EXTRAIT DU TEXTE:
»»
8 septembre, 2023

Géopolitique du rugby

Chaque profession a ses biais cognitifs et ses habitudes de pensée ; une façon de voir le monde, qui le distingue des autres professions. Le géopolitologue a ainsi pour déformation quasi professionnelle de tout vouloir mettre en carte et de penser les phénomènes à l’aune des représentations territoriales et des logiques spatiales.

La coupe du monde de rugby, qui se tient pour la première fois exclusivement en France, offre un bon terrain de jeu pour cette cartographie.

Le célèbre hebdomadaire du rugby Midi Olympique, a publié sur son site Rugbyrama la liste des clubs formateurs des 33 sélectionnés de la coupe du monde. Une liste instructive pour dresser une géographie du rugby, non pas celle des grands clubs de l’élite, mais celle des clubs plus modestes qui jouent néanmoins un rôle fondamental dans la formation de la jeunesse[1]. Ce sont les clubs où tout a débuté pour ceux qui ont aujourd’hui l’honneur de porter le maillot français.

Cette liste dessine plusieurs pôles du rugby français.

Un pôle Pyrénées (Baille, Ollivon, Dupont, Lucu, Hastoy) ;

Un pôle région toulousaine (Marchand, Aldegheri, Cros, Ramos) ;

Un pôle Languedoc (Wardi, Vincent) ;

Un pôle Gers (Bourgarit, Jelonch, Alldritt) ;

Un pôle Pacifique, qui inclut la Nouvelle-Calédonie, Wallis-et-Futuna, la Nouvelle-Zélande (Mauvaka, Atonio, Falatea, Jalibert) ;

Un pôle Provence (Gros, Fickou, Jaminet) ;

Un pôle Île-de-France, incluant Massy, Bobigny, Paris (Woki, Macalou, Danty) ;

Un pôle Isère (Taofifenua, Bielle-Biarrey) ;

Des personnalités à part, formées dans d’autres pays ou régions (Belgique, Afrique du Sud, Angers, Lyon, Limoges, Brive, Calvados).

Sans surprise, le grand sud-ouest, des Pyrénées au Languedoc, a formé 14 des 33 joueurs, soit 42% de l’équipe. Si on y ajoute tous les joueurs formés au sud de la Loire, le total des sudistes monte à 20 joueurs, soit 61% du XV de France. Hormis Gabin Villière, formé dans le Calvados, les nordistes viennent du pôle Grenoble, dont le club a longtemps été en Top 14 et de l’Île-de-France, c’est-à-dire Paris et environ. Le rugby est plus que jamais un sport du sud. Aucun joueur n’est originaire de Bretagne (alors même que plusieurs clubs se débrouillent bien), d’Alsace, de Picardie, du Val de Loire (hormis Angers). En France, la géographie du rugby ne recoupe pas celle du football : ce ne sont pas les mêmes régions, les mêmes sociologies, les mêmes centres de formation.
««
LISTE DES DONNÉES:
»»
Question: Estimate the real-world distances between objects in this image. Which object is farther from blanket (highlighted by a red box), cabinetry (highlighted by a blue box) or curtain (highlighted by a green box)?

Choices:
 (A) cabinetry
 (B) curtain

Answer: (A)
««
OBJECTIF: Veuillez recopier le texte sur le rugby en commençant à « Un pôle Languedoc » et en terminant à « Limoges, Brive, Calvados). », avec « Occitanie » à la place de « Languedoc ». Les données ne servent pas pour cet exercice.

CORRIGÉ:
Un pôle Occitanie (Wardi, Vincent) ;

Un pôle Gers (Bourgarit, Jelonch, Alldritt) ;

Un pôle Pacifique, qui inclut la Nouvelle-Calédonie, Wallis-et-Futuna, la Nouvelle-Zélande (Mauvaka, Atonio, Falatea, Jalibert) ;

Un pôle Provence (Gros, Fickou, Jaminet) ;

Un pôle Île-de-France, incluant Massy, Bobigny, Paris (Woki, Macalou, Danty) ;

Un pôle Isère (Taofifenua, Bielle-Biarrey) ;

Des personnalités à part, formées dans d’autres pays ou régions (Belgique, Afrique du Sud, Angers, Lyon, Limoges, Brive, Calvados).